De Pueblo fantasma al mejor pueblo del mundo
Y podría decirse sin temor a equivocarse que Concepción renació cuando apareció Douglas Tompkins.

Douglas Tompkins, el montañista de Ohio, el industrial fabricante de ropa y equipamiento deportivo (Esprit; The North Face), el empresario arrepentido del consumo y los gases de efecto invernadero; el protagonista de la mayor donación de tierras privadas de la historia; el que les abrió los ojos a los nativos chilenos y argentinos para que defendieran lo suyo; el ambientalista que incomodó a las autoridades; el gringo que todos creían con un as tramposo en la manga; el loco lindo que murió de hipotermia en un lago chileno, pese a su fábrica global de prendas térmicas para vivir secos y calentitos al aire libre…
Fundador de The Conservation for Land Trust (integrada por cuatro empresas inscriptas en EE.UU, en 1983) y Foundation for Deep Ecology (1990) para fomentar el activismo y proteger la vida silvestre, Tompinks invirtió fuerte en la patagonia chilena y el litoral de Argentina para comprar áreas naturales, trabajarlas como zonas protegidas y luego donarlas al estado a cambio de un compromiso: transformarlas en parques naturales. Sus emprendimientos en ambos países avanzaron no sin abrir un frente de conflictos, por el emplazamiento estratégico de esos territorios de agua dulce en el Cono Sur.

Tompkins no desembarcó solo; detrás de él se fueron asociando otros pesos pesados como el fondo de inversión Harvard Management Company y la Fundación Wyss, por sólo citar algunas. Su política conservacionista colisionó de inmediato con algunos vecinos, como Alberto Roemmers, el empresario de la industria farmacéutica estanciero y defensor de un modelo de producción ganadera que prescindía de la conservación de los humedales.
Si se mira desapasionadamente, Tompkins descubrió las virtudes ecológicas de suelos argentinos arrumbados, les encontró un valor cultural, despertó la ética ambiental y, además, enseñó a los lugareños a obtener beneficios económicos sin irse de su lugar en el mundo. ¿Un mal negocio?
En nuestro país fue dueño –y todavía conserva algunas cuantas hectáreas privadas- del Parque Nacional Monte León (cuenca del Río Santa Cruz), parte de los Esteros del Iberá (Corrientes), parte del Impenetrable (Chaco) y de Laguna Blanca (Entre Ríos), entre otros santuarios naturales.

▶ _REGISTROS_:
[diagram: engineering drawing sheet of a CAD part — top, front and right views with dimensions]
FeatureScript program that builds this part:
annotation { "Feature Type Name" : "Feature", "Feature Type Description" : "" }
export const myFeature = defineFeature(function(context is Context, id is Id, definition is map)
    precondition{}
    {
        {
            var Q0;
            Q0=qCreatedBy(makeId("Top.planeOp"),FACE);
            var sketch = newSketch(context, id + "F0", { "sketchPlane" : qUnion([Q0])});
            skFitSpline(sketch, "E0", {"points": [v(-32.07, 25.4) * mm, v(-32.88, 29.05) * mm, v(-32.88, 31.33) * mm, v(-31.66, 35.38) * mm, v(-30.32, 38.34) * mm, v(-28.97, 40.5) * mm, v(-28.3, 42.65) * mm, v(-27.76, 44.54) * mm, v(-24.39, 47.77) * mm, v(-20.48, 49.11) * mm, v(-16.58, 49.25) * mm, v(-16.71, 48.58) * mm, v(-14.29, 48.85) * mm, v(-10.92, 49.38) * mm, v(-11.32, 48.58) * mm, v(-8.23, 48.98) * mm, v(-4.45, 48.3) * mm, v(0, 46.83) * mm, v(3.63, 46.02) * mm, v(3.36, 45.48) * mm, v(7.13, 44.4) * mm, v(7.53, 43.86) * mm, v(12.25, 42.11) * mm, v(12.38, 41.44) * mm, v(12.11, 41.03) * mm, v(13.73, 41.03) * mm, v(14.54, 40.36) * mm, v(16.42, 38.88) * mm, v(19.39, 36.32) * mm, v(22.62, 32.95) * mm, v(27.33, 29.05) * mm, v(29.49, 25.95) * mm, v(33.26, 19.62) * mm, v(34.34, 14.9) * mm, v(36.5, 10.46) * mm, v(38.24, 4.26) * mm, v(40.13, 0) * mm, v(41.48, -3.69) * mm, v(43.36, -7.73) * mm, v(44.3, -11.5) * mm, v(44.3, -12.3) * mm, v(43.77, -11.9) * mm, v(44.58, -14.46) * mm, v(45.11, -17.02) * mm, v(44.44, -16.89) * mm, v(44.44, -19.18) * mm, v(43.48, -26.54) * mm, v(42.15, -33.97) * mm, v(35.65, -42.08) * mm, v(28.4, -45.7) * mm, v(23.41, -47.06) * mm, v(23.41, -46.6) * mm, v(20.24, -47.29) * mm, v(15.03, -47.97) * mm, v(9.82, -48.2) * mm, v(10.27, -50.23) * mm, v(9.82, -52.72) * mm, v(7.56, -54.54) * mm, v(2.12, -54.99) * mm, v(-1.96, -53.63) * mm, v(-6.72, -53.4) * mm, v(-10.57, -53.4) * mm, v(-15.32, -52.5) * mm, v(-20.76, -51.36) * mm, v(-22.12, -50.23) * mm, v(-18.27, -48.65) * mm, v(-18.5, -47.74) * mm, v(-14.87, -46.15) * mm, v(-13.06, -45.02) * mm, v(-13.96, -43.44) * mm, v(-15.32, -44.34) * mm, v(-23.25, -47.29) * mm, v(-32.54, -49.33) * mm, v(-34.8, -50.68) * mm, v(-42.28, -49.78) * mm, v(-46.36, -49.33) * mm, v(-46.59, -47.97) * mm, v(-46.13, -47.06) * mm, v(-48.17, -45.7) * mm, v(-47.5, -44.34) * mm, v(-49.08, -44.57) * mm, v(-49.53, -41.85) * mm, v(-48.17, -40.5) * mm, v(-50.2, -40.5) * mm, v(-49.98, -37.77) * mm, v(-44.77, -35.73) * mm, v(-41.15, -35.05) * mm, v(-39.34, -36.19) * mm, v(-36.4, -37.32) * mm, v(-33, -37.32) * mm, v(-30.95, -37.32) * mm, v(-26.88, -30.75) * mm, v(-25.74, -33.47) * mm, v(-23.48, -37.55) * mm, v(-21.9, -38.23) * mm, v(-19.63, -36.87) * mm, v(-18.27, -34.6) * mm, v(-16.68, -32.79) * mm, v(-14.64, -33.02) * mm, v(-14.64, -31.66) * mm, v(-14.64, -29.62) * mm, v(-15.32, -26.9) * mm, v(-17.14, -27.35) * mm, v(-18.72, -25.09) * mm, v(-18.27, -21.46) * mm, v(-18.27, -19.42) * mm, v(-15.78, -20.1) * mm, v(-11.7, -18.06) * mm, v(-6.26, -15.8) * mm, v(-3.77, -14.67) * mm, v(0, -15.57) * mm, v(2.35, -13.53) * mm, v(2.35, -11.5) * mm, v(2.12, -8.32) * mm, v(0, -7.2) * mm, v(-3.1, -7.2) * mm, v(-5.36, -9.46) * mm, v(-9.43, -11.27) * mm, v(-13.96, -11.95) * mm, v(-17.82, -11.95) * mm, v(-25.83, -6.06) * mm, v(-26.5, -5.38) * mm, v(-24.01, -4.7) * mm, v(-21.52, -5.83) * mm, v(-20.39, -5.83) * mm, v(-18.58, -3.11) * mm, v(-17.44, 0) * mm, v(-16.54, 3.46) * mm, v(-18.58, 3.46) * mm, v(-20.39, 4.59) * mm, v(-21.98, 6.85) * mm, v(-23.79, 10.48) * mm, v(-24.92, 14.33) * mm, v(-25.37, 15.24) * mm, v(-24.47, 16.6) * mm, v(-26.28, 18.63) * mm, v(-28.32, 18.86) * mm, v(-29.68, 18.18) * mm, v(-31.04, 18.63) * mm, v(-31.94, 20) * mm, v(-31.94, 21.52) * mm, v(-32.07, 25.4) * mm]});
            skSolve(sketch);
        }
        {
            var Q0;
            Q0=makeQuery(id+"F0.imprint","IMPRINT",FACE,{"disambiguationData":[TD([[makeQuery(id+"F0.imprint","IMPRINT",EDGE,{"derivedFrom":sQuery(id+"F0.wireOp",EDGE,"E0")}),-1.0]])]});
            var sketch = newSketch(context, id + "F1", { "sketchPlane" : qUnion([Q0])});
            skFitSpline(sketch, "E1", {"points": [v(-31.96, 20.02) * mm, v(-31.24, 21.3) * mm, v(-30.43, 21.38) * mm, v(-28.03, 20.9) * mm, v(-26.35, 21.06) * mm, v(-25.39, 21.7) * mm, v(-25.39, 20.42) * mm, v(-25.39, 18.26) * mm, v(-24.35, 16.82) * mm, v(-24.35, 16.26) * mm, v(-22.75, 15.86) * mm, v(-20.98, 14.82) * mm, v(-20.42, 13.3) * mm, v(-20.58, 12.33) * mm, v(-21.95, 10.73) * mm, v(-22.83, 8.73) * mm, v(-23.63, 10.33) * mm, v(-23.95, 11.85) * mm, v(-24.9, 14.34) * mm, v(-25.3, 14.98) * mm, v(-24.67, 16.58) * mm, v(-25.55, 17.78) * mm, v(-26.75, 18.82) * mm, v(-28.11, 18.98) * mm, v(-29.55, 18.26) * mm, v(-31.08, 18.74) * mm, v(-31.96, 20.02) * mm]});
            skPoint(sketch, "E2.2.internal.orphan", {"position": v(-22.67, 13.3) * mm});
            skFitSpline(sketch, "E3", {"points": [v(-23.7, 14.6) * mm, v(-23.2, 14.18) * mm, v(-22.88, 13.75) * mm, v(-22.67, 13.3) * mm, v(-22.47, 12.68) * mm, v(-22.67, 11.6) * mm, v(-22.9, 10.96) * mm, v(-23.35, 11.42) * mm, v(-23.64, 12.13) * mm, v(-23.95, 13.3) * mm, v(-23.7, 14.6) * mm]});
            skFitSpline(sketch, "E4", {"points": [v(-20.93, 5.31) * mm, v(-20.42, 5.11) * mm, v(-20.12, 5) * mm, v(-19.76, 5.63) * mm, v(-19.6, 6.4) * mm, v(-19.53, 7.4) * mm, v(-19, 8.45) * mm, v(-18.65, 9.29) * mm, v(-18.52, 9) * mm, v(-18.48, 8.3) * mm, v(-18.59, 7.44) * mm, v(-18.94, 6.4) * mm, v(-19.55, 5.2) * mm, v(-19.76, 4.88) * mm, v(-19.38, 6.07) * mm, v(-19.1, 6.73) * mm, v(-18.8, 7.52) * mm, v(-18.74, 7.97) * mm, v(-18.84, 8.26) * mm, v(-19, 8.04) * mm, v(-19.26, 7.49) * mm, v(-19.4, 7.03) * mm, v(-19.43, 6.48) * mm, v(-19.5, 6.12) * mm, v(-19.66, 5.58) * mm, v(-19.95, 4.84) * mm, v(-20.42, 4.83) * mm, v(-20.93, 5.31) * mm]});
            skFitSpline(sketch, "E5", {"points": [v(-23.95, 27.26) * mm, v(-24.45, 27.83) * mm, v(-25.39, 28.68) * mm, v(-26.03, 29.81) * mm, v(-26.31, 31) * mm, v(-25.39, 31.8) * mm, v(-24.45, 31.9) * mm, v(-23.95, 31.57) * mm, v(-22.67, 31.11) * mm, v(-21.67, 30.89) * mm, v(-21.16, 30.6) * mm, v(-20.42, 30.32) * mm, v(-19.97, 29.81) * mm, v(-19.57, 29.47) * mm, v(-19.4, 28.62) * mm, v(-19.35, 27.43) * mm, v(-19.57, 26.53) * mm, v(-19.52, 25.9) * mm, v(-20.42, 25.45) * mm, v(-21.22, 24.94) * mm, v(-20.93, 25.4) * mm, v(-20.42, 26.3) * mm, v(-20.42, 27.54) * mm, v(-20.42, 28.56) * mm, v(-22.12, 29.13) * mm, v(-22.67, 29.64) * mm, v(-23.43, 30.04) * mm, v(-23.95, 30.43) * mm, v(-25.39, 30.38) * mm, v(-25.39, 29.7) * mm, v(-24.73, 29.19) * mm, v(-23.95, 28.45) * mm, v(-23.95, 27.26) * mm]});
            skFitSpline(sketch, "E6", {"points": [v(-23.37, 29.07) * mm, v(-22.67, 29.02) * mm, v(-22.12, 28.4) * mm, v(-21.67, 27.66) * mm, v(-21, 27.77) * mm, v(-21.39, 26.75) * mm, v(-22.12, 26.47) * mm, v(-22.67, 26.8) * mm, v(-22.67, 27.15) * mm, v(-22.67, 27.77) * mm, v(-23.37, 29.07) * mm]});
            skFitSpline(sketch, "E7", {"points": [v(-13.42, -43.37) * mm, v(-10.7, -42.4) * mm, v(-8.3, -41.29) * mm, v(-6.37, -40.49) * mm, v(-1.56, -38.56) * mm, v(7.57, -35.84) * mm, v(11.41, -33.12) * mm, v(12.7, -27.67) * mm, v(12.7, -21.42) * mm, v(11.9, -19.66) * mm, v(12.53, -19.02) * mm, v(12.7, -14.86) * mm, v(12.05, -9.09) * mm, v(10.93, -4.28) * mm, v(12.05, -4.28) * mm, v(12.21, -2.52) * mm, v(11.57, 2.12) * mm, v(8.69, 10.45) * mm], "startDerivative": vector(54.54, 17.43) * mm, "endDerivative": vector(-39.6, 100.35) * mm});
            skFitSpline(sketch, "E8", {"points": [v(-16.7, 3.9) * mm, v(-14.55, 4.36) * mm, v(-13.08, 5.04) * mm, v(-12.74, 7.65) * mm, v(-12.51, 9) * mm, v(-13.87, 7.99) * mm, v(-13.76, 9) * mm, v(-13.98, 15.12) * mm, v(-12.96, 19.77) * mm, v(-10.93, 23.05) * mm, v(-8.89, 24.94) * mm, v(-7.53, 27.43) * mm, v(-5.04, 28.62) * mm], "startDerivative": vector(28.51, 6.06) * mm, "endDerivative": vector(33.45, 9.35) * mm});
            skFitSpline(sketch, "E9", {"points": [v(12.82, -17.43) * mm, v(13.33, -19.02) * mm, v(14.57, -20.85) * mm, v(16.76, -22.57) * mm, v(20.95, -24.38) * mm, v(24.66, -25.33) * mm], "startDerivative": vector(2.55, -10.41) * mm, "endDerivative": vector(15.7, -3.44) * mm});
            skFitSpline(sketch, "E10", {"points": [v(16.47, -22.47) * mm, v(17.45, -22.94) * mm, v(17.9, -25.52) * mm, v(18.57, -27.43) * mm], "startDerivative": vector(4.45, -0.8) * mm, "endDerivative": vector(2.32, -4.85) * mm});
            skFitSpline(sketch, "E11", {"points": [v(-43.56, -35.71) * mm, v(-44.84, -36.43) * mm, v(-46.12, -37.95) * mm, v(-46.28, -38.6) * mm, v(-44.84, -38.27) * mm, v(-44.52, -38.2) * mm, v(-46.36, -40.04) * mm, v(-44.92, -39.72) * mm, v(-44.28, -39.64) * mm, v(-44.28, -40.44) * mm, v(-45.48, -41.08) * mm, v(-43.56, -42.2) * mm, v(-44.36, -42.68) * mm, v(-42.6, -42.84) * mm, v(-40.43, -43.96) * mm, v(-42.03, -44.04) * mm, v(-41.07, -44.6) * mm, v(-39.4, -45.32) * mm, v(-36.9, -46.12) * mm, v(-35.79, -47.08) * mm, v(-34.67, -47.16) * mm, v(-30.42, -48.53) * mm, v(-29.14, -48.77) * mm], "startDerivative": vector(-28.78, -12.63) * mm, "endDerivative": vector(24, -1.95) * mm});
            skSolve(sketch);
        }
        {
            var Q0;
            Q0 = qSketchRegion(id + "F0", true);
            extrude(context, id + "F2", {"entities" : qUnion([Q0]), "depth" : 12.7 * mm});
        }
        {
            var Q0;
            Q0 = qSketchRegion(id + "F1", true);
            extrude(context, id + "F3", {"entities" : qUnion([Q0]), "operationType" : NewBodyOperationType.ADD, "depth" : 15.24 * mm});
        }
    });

▶ _INSTRUCCIONES DE TRABAJO_: Resume en dos oraciones el fragmento sobre Douglas Tompkins.

▶ _RESPUESTA_: Douglas Tompkins, fabricante de ropa y equipamiento deportivo convertido en ambientalista, compró áreas naturales en la patagonia chilena y el litoral argentino para protegerlas y luego donarlas al estado a cambio de que se transformaran en parques naturales. Su política conservacionista chocó con vecinos como el empresario Alberto Roemmers, pero descubrió las virtudes ecológicas de suelos argentinos arrumbados y enseñó a los lugareños a obtener beneficios económicos sin irse de su lugar en el mundo.